Descubrir que unos cazadores-recolectores habían construido Göbekli Tepe fue como saber que alguien había fabricado un Boeing 747 con una navaja suiza.
«Eran forrajeadores –dice Schmidt, refiriéndose a gente que recogía plantas y cazaba animales salvajes–. Nuestra
imagen de los pueblos forrajeadores siempre ha sido de grupos pequeños y
móviles, formados por algunas decenas de individuos. Creíamos que no
podían construir grandes estructuras permanentes, porque tenían que
desplazarse constantemente en pos de sus recursos. Pensábamos que no
podían mantener castas separadas de sacerdotes y artesanos, porque no
les era posible transportar los suministros adicionales necesarios para
unos y otros. Pero aquí tenemos Göbekli Tepe, donde sí lo hicieron.»
Descubrir que unos cazadores-recolectores habían construido Göbekli
Tepe fue como saber que alguien había fabricado un Boeing 747 con una
navaja suiza. Paradójicamente, Göbekli Tepe se presenta a la vez
como un heraldo del mundo civilizado que estaba por venir y el último
símbolo de un pasado nómada a punto de desaparecer. La proeza fue asombrosa, pero es difícil comprender cómo la llevaron a cabo o lo que significaba. «Dentro de unos 10 o 15 años –afirma Schmidt–, Göbekli Tepe será más famoso que Stonehenge. Y con razón.»

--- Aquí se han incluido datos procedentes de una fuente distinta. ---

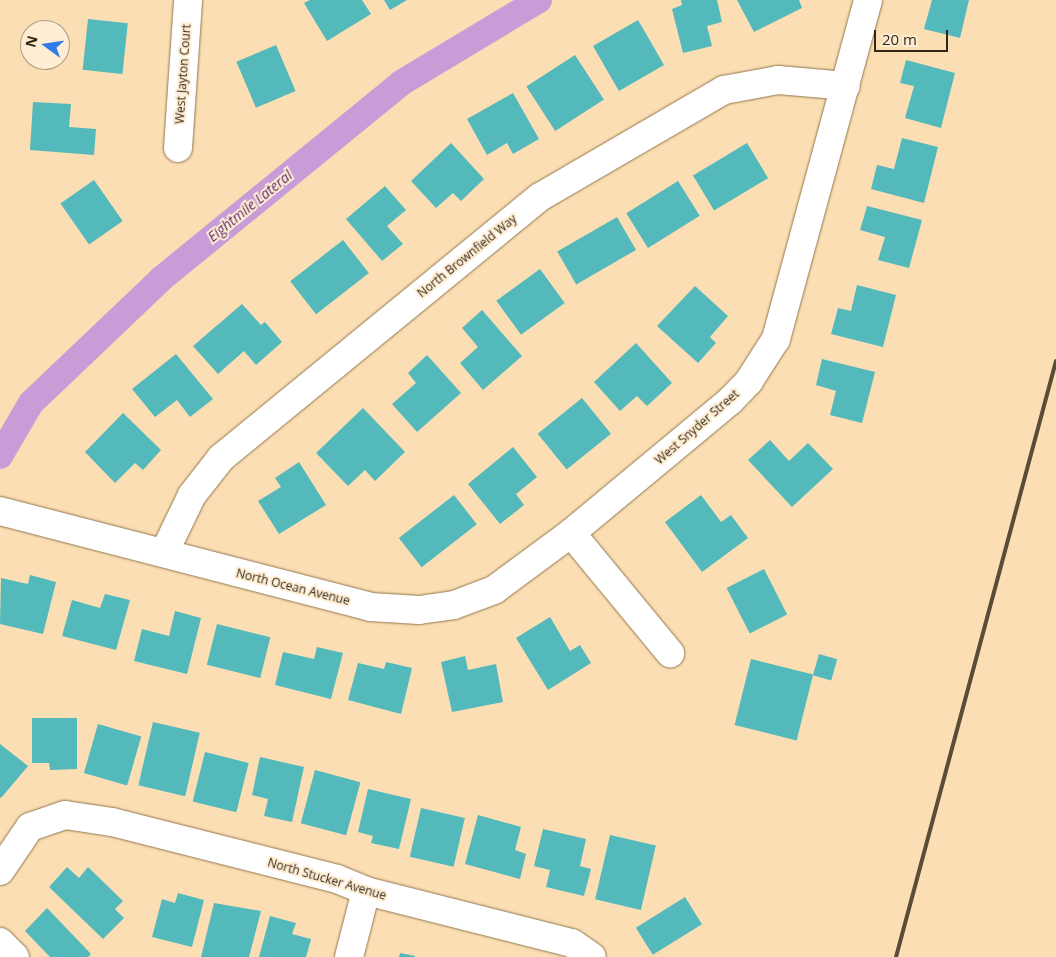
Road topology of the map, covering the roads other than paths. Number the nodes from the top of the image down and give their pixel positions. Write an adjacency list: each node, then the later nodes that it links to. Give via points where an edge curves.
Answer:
1 (188, 0): 4 (street, West Jayton Court)
2 (868, 0): 3 (street, West Snyder Street)
3 (846, 86): 6 (street, West Snyder Street, via 776,339 749,381 730,401); 7 (street, North Brownfield Way, via 778,80 724,90 540,197 221,458 192,495)
4 (178, 148)
5 (0, 511): 7 (street, North Ocean Avenue)
6 (571, 533): 7 (street, North Ocean Avenue, via 494,590 454,605 419,610 370,606); 8 (street)
7 (164, 553)
8 (670, 653)
9 (0, 871): 10 (street, North Stucker Avenue, via 30,827 65,815 112,822 337,879)
10 (366, 891): 13 (street); 14 (street, North Stucker Avenue, via 572,943)
11 (0, 942): 12 (street)
12 (15, 957)
13 (349, 957)
14 (592, 957)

Sobre Göbekli Tepe planea el espíritu de V. Gordon Childe. Australiano afincado en Gran Bretaña,
Childe era un hombre expansivo y apasionado, un marxista convencido que
solía vestir pantalones de golf y pajarita. También fue uno de los
arqueólogos más influyentes del siglo pasado. Gracias a su gran
capacidad de síntesis, interrelacionaba los datos inconexos de sus
colegas proponiendo nuevos métodos de interpretación de la prehistoria
basados en el materialismo histórico. También propuso nuevos conceptos,
el más famoso de ellos, acuñado en la década de 1920, el de «revolución neolítica». Bajo su punto de vista, la revolución neolítica fue un acontecimiento de vital importancia: «el más grande en la historia de la humanidad, después del dominio del fuego».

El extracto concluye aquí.